■ Problem to work on ■
Reproduce everything from the line containing "locality: Governor's Landing, Blackwatch" down to the line containing "collection date: 1970-02-01", substituting "authority" for "name author" and leaving all else unchanged.
====== Records shown
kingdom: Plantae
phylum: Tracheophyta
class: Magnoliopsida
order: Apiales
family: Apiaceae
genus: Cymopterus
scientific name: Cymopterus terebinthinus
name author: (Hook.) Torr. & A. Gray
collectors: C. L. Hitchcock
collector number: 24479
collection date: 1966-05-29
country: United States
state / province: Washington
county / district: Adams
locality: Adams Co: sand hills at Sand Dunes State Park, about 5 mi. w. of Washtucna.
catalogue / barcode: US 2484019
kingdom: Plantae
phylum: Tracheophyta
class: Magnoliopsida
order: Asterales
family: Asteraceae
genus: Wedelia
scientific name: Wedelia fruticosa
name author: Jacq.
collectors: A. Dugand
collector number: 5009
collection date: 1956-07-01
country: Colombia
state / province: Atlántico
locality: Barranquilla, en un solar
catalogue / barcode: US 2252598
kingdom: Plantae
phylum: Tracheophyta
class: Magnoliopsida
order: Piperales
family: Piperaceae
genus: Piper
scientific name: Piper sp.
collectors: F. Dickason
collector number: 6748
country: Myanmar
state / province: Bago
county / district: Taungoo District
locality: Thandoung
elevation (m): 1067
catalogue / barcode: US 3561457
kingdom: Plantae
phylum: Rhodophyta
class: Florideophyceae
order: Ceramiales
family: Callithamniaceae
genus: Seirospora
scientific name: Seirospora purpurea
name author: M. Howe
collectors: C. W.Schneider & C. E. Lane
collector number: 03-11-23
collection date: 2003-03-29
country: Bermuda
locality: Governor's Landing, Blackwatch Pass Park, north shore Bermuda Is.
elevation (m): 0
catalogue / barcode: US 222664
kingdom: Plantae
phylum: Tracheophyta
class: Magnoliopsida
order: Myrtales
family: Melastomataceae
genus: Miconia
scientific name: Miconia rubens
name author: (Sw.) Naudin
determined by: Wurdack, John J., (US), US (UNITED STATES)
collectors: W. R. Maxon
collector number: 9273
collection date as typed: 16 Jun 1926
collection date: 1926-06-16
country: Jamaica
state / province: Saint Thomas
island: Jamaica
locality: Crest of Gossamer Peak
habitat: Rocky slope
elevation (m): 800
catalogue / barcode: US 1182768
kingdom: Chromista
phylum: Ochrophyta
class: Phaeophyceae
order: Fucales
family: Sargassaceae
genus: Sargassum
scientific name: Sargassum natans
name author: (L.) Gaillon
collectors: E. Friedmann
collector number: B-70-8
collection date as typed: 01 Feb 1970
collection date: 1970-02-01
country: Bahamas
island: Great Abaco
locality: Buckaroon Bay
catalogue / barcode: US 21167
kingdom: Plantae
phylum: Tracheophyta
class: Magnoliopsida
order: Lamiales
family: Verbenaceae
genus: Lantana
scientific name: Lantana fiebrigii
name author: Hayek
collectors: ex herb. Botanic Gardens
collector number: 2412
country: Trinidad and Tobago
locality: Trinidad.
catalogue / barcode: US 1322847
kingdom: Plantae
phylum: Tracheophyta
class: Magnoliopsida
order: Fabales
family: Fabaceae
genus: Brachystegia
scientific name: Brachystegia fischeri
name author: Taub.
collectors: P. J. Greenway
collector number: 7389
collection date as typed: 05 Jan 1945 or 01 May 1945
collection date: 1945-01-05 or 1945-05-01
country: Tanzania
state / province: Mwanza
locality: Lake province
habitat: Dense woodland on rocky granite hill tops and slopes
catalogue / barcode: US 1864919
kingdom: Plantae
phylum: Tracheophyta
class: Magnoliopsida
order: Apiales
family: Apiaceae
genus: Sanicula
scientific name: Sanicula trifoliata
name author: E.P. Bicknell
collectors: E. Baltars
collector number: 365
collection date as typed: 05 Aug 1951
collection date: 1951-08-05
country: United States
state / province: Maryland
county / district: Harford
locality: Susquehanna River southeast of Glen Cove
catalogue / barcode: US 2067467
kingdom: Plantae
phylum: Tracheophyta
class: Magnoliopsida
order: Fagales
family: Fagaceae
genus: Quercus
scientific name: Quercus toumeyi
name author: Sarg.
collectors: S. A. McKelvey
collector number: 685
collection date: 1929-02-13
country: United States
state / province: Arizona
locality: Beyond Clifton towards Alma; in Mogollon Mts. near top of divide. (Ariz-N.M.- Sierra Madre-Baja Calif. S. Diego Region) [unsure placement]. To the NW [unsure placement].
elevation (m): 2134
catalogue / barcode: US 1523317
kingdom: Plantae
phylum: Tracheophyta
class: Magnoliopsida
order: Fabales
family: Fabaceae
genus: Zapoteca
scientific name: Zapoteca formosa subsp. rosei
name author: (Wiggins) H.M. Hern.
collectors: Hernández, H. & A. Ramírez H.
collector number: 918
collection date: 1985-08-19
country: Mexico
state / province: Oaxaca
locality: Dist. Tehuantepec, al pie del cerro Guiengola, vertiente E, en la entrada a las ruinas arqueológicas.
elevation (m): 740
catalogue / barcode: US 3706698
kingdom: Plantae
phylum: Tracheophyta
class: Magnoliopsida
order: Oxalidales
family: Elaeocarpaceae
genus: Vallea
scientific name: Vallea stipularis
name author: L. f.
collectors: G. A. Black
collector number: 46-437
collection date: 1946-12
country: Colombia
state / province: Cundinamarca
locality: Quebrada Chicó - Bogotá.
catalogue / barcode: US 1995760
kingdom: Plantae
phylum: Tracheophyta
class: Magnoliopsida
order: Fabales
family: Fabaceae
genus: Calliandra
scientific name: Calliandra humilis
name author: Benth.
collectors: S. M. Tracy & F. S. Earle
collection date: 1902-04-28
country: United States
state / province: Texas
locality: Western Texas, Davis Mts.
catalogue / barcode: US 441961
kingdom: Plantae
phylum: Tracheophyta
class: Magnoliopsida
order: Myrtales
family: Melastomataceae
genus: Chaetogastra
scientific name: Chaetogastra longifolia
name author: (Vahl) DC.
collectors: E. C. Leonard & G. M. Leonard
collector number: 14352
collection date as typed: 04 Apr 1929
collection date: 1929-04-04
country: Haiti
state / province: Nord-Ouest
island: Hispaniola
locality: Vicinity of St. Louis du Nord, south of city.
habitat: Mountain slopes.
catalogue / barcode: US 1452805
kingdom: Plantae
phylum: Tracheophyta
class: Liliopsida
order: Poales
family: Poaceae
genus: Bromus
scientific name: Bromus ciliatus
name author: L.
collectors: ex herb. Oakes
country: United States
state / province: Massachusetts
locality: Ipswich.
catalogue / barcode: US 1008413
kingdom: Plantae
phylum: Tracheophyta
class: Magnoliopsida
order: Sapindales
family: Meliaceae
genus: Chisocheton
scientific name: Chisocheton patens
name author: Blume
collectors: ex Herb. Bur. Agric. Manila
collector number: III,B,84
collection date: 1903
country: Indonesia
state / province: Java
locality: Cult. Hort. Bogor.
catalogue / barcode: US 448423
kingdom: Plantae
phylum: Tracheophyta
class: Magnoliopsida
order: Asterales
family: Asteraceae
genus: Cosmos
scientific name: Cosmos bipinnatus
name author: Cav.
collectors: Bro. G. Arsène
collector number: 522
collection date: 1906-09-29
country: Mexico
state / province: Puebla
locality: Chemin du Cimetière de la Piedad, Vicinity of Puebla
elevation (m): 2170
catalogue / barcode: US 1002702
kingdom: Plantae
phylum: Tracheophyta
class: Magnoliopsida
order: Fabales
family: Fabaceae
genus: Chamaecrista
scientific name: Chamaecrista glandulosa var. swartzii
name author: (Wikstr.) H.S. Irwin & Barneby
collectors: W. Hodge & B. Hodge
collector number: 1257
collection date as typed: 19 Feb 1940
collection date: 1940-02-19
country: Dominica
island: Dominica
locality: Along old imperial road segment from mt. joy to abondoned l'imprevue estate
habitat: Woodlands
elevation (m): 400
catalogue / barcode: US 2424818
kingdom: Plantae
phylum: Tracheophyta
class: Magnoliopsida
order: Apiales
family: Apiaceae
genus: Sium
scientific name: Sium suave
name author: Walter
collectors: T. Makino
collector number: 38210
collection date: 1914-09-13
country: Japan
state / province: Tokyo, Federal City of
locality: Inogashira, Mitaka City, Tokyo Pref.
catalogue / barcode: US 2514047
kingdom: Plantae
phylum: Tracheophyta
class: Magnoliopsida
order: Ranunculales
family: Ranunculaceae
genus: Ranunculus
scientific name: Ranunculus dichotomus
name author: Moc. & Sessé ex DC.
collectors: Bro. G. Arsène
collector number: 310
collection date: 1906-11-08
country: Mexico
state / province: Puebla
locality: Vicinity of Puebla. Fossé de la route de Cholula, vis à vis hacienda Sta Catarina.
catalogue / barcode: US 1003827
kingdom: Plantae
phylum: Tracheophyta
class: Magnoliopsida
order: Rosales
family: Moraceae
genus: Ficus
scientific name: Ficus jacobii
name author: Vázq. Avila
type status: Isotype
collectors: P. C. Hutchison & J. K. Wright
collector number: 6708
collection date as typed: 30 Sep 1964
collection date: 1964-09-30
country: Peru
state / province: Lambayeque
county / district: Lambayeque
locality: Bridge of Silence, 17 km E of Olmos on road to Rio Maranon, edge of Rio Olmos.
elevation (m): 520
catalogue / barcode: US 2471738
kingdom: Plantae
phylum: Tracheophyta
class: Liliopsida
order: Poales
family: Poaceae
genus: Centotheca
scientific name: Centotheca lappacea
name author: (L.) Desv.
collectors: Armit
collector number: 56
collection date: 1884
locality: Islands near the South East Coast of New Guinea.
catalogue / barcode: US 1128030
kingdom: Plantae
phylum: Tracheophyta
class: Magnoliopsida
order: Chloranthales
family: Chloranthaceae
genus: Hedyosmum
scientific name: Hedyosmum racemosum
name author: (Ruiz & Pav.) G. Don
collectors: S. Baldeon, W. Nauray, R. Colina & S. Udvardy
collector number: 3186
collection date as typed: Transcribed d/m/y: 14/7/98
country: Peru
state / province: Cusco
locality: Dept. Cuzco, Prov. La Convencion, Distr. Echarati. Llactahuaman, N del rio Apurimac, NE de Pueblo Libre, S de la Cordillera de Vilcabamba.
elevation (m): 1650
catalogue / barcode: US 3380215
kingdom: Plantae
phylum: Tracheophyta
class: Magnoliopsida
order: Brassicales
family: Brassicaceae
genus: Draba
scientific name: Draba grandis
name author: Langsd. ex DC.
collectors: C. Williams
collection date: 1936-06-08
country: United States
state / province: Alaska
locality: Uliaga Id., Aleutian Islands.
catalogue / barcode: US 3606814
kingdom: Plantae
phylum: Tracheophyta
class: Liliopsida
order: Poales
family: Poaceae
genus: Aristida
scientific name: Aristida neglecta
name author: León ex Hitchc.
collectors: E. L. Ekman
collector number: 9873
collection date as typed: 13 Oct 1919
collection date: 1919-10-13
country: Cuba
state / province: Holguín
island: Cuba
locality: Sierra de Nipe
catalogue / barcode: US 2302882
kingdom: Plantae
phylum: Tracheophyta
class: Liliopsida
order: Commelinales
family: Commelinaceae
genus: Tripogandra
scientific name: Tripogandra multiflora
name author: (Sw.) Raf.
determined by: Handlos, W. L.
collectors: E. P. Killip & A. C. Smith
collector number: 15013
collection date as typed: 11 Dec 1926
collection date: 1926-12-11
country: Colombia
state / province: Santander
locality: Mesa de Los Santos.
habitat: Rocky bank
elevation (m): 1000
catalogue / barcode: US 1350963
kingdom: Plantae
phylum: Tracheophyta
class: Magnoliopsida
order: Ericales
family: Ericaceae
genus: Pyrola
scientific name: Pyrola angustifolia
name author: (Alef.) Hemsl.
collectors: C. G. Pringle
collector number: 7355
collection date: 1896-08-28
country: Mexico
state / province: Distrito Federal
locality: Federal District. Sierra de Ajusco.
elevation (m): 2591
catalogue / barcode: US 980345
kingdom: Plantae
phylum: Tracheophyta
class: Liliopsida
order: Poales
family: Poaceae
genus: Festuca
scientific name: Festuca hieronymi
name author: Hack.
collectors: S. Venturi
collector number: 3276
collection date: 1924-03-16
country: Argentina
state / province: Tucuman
============
■ Answer for the task ■
locality: Governor's Landing, Blackwatch Pass Park, north shore Bermuda Is.
elevation (m): 0
catalogue / barcode: US 222664
kingdom: Plantae
phylum: Tracheophyta
class: Magnoliopsida
order: Myrtales
family: Melastomataceae
genus: Miconia
scientific name: Miconia rubens
authority: (Sw.) Naudin
determined by: Wurdack, John J., (US), US (UNITED STATES)
collectors: W. R. Maxon
collector number: 9273
collection date as typed: 16 Jun 1926
collection date: 1926-06-16
country: Jamaica
state / province: Saint Thomas
island: Jamaica
locality: Crest of Gossamer Peak
habitat: Rocky slope
elevation (m): 800
catalogue / barcode: US 1182768
kingdom: Chromista
phylum: Ochrophyta
class: Phaeophyceae
order: Fucales
family: Sargassaceae
genus: Sargassum
scientific name: Sargassum natans
authority: (L.) Gaillon
collectors: E. Friedmann
collector number: B-70-8
collection date as typed: 01 Feb 1970
collection date: 1970-02-01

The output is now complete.